Architecture
Table with columns: Parameter, Value| Parameter | Value |
|---|
| Parameters | 1,217,608 |
| Model type | qwen3 |
| Hidden size | 8 |
| Layers | 2 |
| Intermediate size | 32 |
| Attention heads | 1 |
| KV heads | 1 |
| Head dimension | 8 |
| Max position embeddings | 4,096 |
| Vocab size | 151,936 |
| Tensor dtype | bfloat16 |
| Tokenizer source | Qwen/Qwen3-0.6B local mirror |
How this model was created
scripts/tools/create_mock_qwen3.py in the Relax ROCm Megatron workspace:
- Loads the tokenizer and config metadata from a local Qwen3-0.6B checkpoint.
- Shrinks the Qwen3 config dimensions to the table above.
- Initializes
Qwen3ForCausalLM with random weights.
- Ties word embeddings and saves the model as safetensors.
- Writes
mock_qwen3_info.json with the exact generation metadata.

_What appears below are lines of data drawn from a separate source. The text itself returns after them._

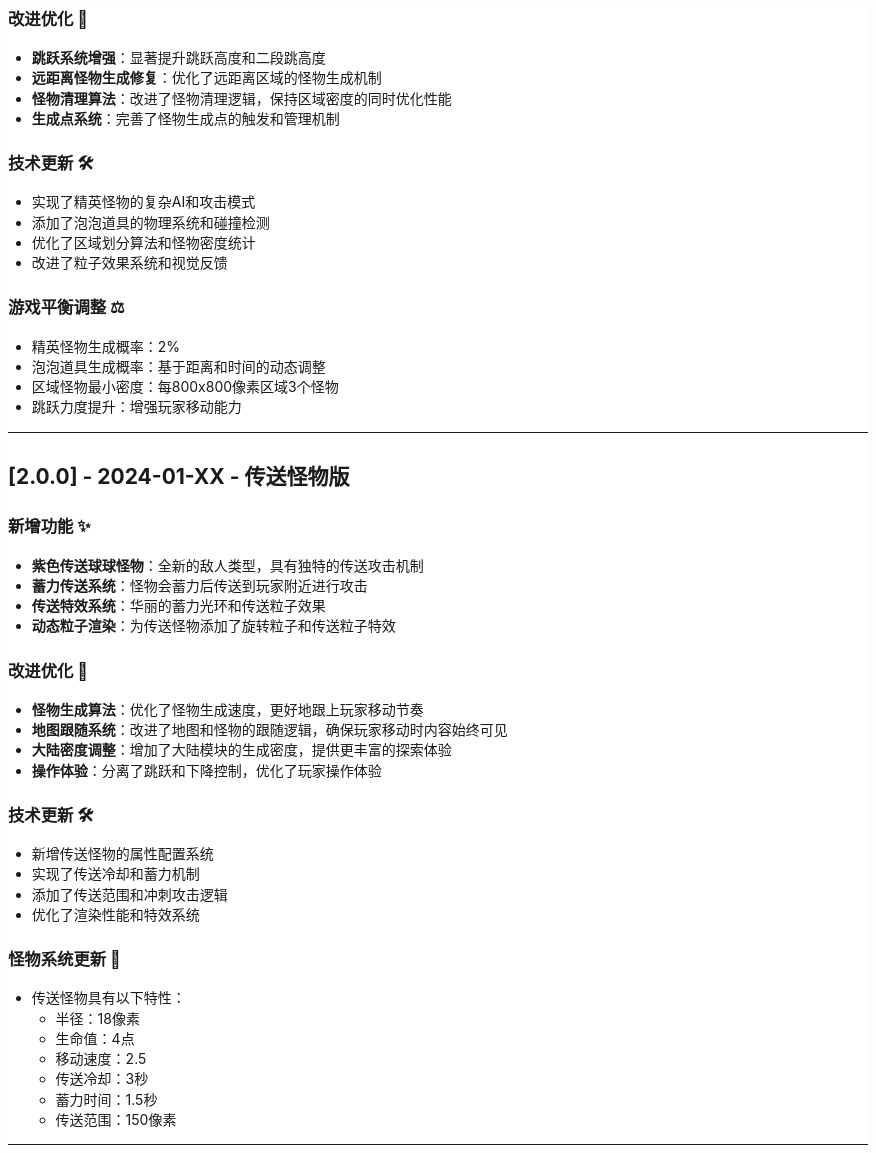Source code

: ### 改进优化 🔧
- **跳跃系统增强**：显著提升跳跃高度和二段跳高度
- **远距离怪物生成修复**：优化了远距离区域的怪物生成机制
- **怪物清理算法**：改进了怪物清理逻辑，保持区域密度的同时优化性能
- **生成点系统**：完善了怪物生成点的触发和管理机制

### 技术更新 🛠️
- 实现了精英怪物的复杂AI和攻击模式
- 添加了泡泡道具的物理系统和碰撞检测
- 优化了区域划分算法和怪物密度统计
- 改进了粒子效果系统和视觉反馈

### 游戏平衡调整 ⚖️
- 精英怪物生成概率：2%
- 泡泡道具生成概率：基于距离和时间的动态调整
- 区域怪物最小密度：每800x800像素区域3个怪物
- 跳跃力度提升：增强玩家移动能力

---

## [2.0.0] - 2024-01-XX - 传送怪物版

### 新增功能 ✨
- **紫色传送球球怪物**：全新的敌人类型，具有独特的传送攻击机制
- **蓄力传送系统**：怪物会蓄力后传送到玩家附近进行攻击
- **传送特效系统**：华丽的蓄力光环和传送粒子效果
- **动态粒子渲染**：为传送怪物添加了旋转粒子和传送粒子特效

### 改进优化 🔧
- **怪物生成算法**：优化了怪物生成速度，更好地跟上玩家移动节奏
- **地图跟随系统**：改进了地图和怪物的跟随逻辑，确保玩家移动时内容始终可见
- **大陆密度调整**：增加了大陆模块的生成密度，提供更丰富的探索体验
- **操作体验**：分离了跳跃和下降控制，优化了玩家操作体验

### 技术更新 🛠️
- 新增传送怪物的属性配置系统
- 实现了传送冷却和蓄力机制
- 添加了传送范围和冲刺攻击逻辑
- 优化了渲染性能和特效系统

### 怪物系统更新 👾
- 传送怪物具有以下特性：
  - 半径：18像素
  - 生命值：4点
  - 移动速度：2.5
  - 传送冷却：3秒
  - 蓄力时间：1.5秒
  - 传送范围：150像素

---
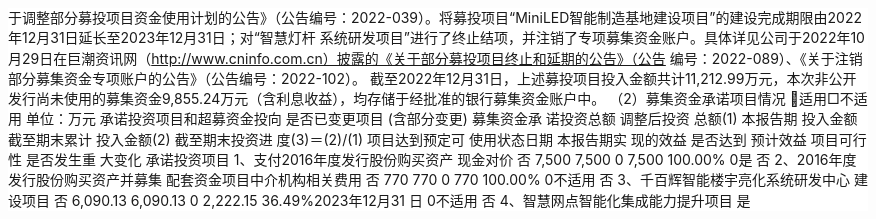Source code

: 于调整部分募投项目资金使用计划的公告》（公告编号：2022-039）。将募投项目“MiniLED智能制造基地建设项目”的建设完成期限由2022年12月31日延长至2023年12月31日；对“智慧灯杆
系统研发项目”进行了终止结项，并注销了专项募集资金账户。具体详见公司于2022年10月29日在巨潮资讯网（http://www.cninfo.com.cn）披露的《关于部分募投项目终止和延期的公告》（公告
编号：2022-089）、《关于注销部分募集资金专项账户的公告》（公告编号：2022-102）。
截至2022年12月31日，上述募投项目投入金额共计11,212.99万元，本次非公开发行尚未使用的募集资金9,855.24万元（含利息收益），均存储于经批准的银行募集资金账户中。
（2）募集资金承诺项目情况
适用□不适用
单位：万元
承诺投资项目和超募资金投向
是否已变更项目
(含部分变更)
募集资金承
诺投资总额
调整后投资
总额(1)
本报告期
投入金额
截至期末累计
投入金额(2)
截至期末投资进
度(3)＝(2)/(1)
项目达到预定可
使用状态日期
本报告期实
现的效益
是否达到
预计效益
项目可行性
是否发生重
大变化
承诺投资项目
1、支付2016年度发行股份购买资产
现金对价
否
7,500
7,500
0
7,500
100.00%
0是
否
2、2016年度发行股份购买资产并募集
配套资金项目中介机构相关费用
否
770
770
0
770
100.00%
0不适用
否
3、千百辉智能楼宇亮化系统研发中心
建设项目
否
6,090.13
6,090.13
0
2,222.15
36.49%2023年12月31
日
0不适用
否
4、智慧网点智能化集成能力提升项目
是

The model weights are random. Only tokenizer/chat-template metadata is copied from Qwen3-0.6B.
Reproduction
From the Relax ROCm Megatron repository:
source /vast/users/qirong.ho/miniforge3/etc/profile.d/conda.sh
conda activate relaxrl_rocm
python scripts/tools/create_mock_qwen3.py \
--tokenizer-source /vast/users/qirong.ho/erland/Python_project/relax_e2e_assets/Qwen3-0.6B \
--output-dir /vast/users/qirong.ho/erland/Python_project/relax_e2e_assets/Qwen3-Mock-1M
Relax e2e validation
This checkpoint was validated with the Relax AMD ROCm e2e launcher:
NUM_ROLLOUT=2 SAVE_INTERVAL=1 CKPT_FORMAT=torch_dist NO_SAVE_OPTIM=0 \
WANDB_GROUP="qwen3-mock-1m-tmux-20260531_095214" \
./amd_qwen3_mock_2gpu_e2e.sh
Validation evidence:
- Ray job:
raysubmit_sGx5uTXcKu41nHzL
- W&B run:
me4ticfh
- completed
Actor training completed step 0/2
- completed
Actor training completed step 1/2
- saved
torch_dist checkpoints at iterations 0 and 1
- checkpoint metadata contains optimizer state keys, including
optimizer.state.exp_avg and optimizer.state.exp_avg_sq
The e2e validation exercised:
- Hugging Face model load
- SGLang transformers rollout
- Megatron Qwen3Bridge import
- distributed weight update
- optimizer step
- W&B application metrics
- optimizer-inclusive
torch_dist checkpoint save
Intended use
- Fast Relax/Megatron/SGLang startup and integration tests
- ROCm smoke tests where Qwen3 code paths matter more than model quality
- Checkpointing and resume infrastructure checks
- Debugging model-provider, tokenizer, rollout, and weight-sync wiring
Not intended for
- Inference quality evaluation
- Benchmarking Qwen3 capability
- Any downstream task
- Reward/loss quality analysis
Because the model is random and extremely small, generated text is expected to be nonsense. During the validation run, rewards were invalid/negative and advantages collapsed to zero; this is expected for this smoke checkpoint.